This is an excellent Video thanks for uploading and your time taken to create it! A+ Would you be able to please do a tutorial showing the method if you are using Intune how you you go about deploying the certifiate that way ? We have both Hybrid Joined Devices with Active Directory on Prem + Azure AD Only joined devices with Cloud Key Trust (Sometimes offsite from the business Site) -for a hybrid joined (On Prem) device - . I followed your method exactly and was able to sign into the RDS Farm when select option to use the "Security Device Credential "from the logon option list - It did default to the Current Intune managed Windows Hello PIN but i had to switch it to "Security Device Credential" - We currently have deployed WHFB Policies / Configuration from Intune MDM to the on prem Hybrid Joined devices + Azure Devices, so it would be great to see it all managed and deployed from Intune if that makes sense. Thanks for your help! Cheers!

Do you have a step-by-step video using Remote Credential Guard instead of a certificate with RDP?

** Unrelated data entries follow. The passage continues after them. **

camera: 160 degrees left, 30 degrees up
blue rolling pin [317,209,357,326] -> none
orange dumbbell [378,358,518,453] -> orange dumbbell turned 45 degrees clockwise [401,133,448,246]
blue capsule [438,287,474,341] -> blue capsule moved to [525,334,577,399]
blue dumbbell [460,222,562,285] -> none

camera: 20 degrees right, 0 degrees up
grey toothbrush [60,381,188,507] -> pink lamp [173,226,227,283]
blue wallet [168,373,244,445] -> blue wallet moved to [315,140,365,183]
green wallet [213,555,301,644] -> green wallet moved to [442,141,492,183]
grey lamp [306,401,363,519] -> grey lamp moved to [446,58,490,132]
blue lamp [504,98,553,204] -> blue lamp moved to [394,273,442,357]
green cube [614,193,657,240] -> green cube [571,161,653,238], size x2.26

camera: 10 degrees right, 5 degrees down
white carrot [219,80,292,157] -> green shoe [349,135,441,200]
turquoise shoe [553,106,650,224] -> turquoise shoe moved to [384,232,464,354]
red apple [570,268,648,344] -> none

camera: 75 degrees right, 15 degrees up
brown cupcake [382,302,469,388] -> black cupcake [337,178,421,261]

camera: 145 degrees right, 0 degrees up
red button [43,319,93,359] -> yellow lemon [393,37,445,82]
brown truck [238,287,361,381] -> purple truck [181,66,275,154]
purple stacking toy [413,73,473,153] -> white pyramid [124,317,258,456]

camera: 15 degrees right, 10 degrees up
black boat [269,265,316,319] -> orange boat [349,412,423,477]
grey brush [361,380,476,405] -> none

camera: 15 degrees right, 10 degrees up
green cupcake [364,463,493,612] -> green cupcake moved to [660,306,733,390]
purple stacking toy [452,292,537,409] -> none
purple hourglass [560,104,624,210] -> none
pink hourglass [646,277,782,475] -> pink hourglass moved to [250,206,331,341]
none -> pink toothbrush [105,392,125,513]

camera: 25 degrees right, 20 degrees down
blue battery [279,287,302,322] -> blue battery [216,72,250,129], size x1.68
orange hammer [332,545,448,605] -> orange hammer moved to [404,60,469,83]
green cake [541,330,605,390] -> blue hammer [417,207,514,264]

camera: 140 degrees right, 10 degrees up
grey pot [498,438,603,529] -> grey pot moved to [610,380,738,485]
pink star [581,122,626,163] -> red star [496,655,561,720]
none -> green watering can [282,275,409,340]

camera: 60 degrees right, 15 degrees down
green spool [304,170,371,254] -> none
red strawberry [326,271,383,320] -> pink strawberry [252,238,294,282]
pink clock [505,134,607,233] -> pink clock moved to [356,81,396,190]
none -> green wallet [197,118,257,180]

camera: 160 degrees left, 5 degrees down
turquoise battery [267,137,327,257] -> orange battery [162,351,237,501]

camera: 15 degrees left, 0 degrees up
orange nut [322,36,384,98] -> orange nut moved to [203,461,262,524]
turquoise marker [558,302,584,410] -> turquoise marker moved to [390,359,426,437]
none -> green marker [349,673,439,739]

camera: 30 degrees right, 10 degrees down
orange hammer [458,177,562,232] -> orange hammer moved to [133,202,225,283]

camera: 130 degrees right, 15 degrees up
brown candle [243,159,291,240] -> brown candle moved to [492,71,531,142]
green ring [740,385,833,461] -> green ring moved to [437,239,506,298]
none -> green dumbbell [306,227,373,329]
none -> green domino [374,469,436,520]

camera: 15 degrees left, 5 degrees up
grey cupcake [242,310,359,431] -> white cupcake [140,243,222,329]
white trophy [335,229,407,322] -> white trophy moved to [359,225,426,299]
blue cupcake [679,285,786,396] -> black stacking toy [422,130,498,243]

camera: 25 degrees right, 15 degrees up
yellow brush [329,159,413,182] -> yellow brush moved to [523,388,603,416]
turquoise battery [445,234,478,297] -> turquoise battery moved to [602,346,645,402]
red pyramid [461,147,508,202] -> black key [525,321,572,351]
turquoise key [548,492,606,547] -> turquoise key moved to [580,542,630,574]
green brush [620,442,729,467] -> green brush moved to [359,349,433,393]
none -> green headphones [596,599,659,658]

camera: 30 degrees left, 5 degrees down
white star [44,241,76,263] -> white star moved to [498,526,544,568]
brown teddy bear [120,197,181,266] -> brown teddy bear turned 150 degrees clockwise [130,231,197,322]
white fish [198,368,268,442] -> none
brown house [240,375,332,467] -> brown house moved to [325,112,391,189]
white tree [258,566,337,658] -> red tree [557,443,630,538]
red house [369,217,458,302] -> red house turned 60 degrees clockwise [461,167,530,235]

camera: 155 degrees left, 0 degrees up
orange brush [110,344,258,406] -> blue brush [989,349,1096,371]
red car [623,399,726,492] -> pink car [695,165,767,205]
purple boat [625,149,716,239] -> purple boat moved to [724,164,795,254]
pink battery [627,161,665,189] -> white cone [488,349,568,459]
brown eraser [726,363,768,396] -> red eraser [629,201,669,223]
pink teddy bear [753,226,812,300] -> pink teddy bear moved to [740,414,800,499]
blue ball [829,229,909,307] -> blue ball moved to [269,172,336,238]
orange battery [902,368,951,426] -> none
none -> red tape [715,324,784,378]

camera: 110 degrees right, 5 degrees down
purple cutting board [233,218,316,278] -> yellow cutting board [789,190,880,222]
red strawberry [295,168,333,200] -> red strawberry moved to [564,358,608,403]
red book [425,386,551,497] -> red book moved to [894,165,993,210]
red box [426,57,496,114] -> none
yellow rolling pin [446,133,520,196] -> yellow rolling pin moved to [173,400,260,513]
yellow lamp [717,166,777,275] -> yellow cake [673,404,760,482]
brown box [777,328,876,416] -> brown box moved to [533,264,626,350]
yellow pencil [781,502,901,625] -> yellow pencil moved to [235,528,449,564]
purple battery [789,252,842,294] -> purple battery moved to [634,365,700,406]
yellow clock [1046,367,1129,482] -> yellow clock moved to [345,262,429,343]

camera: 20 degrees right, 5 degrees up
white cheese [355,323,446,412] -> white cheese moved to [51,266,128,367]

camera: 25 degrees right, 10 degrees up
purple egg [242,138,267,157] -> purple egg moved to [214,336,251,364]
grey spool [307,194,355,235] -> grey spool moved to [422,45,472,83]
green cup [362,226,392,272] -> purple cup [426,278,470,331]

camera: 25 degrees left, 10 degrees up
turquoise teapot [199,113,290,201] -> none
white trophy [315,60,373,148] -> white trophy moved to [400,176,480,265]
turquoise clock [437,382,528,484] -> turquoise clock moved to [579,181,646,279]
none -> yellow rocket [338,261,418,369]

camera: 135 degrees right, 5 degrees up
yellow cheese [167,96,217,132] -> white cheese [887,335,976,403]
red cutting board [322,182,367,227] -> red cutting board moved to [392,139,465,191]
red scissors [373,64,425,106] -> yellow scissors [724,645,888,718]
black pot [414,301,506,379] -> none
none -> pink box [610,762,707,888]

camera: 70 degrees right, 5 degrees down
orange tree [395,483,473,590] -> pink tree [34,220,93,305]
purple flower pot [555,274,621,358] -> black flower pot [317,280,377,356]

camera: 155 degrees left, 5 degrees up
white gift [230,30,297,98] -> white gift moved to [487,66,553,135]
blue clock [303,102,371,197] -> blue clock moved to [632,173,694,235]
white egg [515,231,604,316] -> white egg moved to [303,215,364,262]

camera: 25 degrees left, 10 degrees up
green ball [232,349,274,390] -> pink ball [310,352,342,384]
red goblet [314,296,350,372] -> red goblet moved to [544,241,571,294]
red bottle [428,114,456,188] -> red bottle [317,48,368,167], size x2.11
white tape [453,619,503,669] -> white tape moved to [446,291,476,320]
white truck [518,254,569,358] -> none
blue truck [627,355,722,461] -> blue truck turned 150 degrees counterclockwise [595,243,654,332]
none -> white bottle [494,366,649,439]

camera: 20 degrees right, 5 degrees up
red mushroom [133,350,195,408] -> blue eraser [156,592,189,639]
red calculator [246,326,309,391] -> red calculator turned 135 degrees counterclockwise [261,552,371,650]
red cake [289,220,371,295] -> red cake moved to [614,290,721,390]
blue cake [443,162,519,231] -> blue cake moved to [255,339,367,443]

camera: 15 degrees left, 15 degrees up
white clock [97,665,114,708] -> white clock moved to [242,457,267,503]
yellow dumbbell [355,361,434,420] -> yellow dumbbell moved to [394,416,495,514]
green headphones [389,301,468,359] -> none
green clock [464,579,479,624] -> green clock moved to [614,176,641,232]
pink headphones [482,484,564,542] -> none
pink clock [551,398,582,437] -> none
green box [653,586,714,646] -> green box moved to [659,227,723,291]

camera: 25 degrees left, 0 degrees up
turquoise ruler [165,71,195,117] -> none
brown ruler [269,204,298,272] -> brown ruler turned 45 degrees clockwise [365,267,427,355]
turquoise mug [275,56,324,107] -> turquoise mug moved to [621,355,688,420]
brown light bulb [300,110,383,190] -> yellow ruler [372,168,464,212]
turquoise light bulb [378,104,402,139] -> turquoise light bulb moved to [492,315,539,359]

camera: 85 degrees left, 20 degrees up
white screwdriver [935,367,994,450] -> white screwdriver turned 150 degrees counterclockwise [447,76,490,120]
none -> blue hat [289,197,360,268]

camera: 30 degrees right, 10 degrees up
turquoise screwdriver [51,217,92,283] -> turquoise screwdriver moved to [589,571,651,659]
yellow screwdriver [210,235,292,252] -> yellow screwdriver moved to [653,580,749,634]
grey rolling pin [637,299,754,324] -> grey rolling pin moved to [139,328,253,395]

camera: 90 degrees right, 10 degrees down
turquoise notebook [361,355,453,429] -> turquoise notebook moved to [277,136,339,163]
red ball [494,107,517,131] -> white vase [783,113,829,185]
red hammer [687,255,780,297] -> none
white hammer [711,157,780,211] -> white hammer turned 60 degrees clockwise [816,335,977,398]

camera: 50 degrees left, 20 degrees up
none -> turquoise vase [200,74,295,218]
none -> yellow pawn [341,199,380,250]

Your video was incredibly helpful. I followed your instructions precisely, successfully installing the certificate on my host machine. The certificate appears in the personal certificate folder under the current user, issued directly to me. However, when connecting to RDP, the initial option is always username and password. By choosing "more choices," I can use the security device credential (PIN), but it doesn't default to this selection. Additionally, there's no prompt for the fingerprint reader as you mentioned in the video. Any assistance on this matter would be greatly appreciated.

Quick Q. What about RDP ?? If I want to log into to AAD-joined windows VM through RDP password-less from physical win10 laptop, do I need my laptop to be under cert-trust-model ?? and secondly do I have to do any trust setting on the VM ??